As explained on the blog post CPAP Air coming out of the Eyes, a total face mask is not the answer for many people as the sleep medical specialists and equipment suppliers may advise to stop air coming through the eye tear ducts and out of the eyes. It is a very hard mask to tolerate for many people and is considered a mask of “last resort” when all other masks such as nasal pillows and nasal have failed. 

In addition, as detailed on The Secrets to Success using CPAP and Bilevel, a senior executive of a major equipment supplier advised that “depending on Country, only 2% to 4% of total patients get issued with a bilevel machine. The medical specialists will not issue more bilevel machines as they fear that the machine will not work and that they will get sued!” For this reason, should your sleep medical specialist not issue a Bilevel or BiPAP machine and you are having issues obtaining one, a total face mask together with using the Other Options may be your only answer to stop air coming out the eyes. 

10. Sleep upright in a Recliner or on a Wedge Pillow. 

I have slept upright in a Recliner and on a high Wedge Pillow a few times before I worked out how to stop air coming out the eyes using a sleep apnea machine. It was very uncomfortable and I just could not get into a proper sleep position during the night. I was awake off and on all the time. For me having back and neck issues and wanting to sleep on my side, this option would be an option of “last resort” when nothing else worked. By using this option, you will be able to increase the maximum pressure as noted at Option 8, Lift your bed up at one end.   
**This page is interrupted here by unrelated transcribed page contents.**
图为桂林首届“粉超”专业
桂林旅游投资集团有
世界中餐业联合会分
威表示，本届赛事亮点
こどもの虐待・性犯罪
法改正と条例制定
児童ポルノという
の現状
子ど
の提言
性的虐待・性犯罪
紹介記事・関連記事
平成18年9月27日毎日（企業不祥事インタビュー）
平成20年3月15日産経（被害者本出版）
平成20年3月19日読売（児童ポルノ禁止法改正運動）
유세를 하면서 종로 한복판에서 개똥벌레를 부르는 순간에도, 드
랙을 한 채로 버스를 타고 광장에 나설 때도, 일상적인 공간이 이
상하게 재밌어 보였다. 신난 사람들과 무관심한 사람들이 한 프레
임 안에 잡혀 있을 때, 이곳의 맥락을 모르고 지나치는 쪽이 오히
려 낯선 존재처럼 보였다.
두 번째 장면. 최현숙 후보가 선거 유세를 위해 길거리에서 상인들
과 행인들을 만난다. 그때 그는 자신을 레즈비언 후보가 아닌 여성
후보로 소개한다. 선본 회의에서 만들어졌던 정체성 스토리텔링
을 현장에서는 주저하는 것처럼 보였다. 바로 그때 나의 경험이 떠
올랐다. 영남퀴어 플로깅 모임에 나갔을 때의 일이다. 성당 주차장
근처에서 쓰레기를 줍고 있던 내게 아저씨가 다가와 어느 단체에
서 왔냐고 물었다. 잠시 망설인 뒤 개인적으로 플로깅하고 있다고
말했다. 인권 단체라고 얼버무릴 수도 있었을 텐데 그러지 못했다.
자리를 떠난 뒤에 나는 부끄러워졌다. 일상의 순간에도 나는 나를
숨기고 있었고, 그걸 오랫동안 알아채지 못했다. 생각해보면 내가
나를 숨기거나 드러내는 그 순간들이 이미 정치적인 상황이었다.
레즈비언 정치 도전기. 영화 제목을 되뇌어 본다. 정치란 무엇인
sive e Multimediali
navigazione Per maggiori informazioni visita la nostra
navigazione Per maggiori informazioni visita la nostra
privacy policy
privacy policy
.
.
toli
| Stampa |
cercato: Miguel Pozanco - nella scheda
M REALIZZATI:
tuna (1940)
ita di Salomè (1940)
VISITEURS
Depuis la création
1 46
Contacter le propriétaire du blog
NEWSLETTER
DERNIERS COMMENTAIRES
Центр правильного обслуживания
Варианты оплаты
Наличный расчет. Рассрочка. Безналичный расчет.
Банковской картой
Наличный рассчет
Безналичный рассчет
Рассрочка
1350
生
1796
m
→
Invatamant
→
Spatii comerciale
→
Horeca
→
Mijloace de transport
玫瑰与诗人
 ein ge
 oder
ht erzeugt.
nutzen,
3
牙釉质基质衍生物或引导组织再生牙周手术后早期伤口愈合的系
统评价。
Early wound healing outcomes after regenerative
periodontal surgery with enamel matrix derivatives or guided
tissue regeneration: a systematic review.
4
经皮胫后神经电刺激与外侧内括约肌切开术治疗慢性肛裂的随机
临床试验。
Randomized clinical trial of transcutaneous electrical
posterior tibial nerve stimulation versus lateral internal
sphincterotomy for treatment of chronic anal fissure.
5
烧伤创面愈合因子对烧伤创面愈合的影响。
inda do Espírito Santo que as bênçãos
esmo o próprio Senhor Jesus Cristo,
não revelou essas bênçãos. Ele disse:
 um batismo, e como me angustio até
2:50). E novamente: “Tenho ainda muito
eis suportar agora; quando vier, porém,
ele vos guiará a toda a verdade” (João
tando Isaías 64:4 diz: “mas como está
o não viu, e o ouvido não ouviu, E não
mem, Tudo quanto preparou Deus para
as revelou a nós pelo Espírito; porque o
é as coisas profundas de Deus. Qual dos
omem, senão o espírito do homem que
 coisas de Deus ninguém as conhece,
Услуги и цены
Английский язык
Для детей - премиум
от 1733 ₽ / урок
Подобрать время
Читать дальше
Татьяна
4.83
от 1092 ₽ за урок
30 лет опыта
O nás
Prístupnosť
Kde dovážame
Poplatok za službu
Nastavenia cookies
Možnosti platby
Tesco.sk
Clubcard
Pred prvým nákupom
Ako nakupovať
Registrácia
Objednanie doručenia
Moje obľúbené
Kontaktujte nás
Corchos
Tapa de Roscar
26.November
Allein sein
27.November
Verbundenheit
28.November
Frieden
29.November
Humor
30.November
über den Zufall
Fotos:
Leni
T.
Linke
With the various options outlined above together with adjusting the CPAP and Bilevel or BiPAP settings, from personal experience all patients will be able to continue to use their sleep apnea machine and have a great night’s sleep.  

Should you be having side effects and issues with your sleep apnea therapy; CHANGE what you are doing so that you can wake up feeling refreshed and energized each day. 

"Have courage. Be adventurous and Go for it! Overcome your fear.”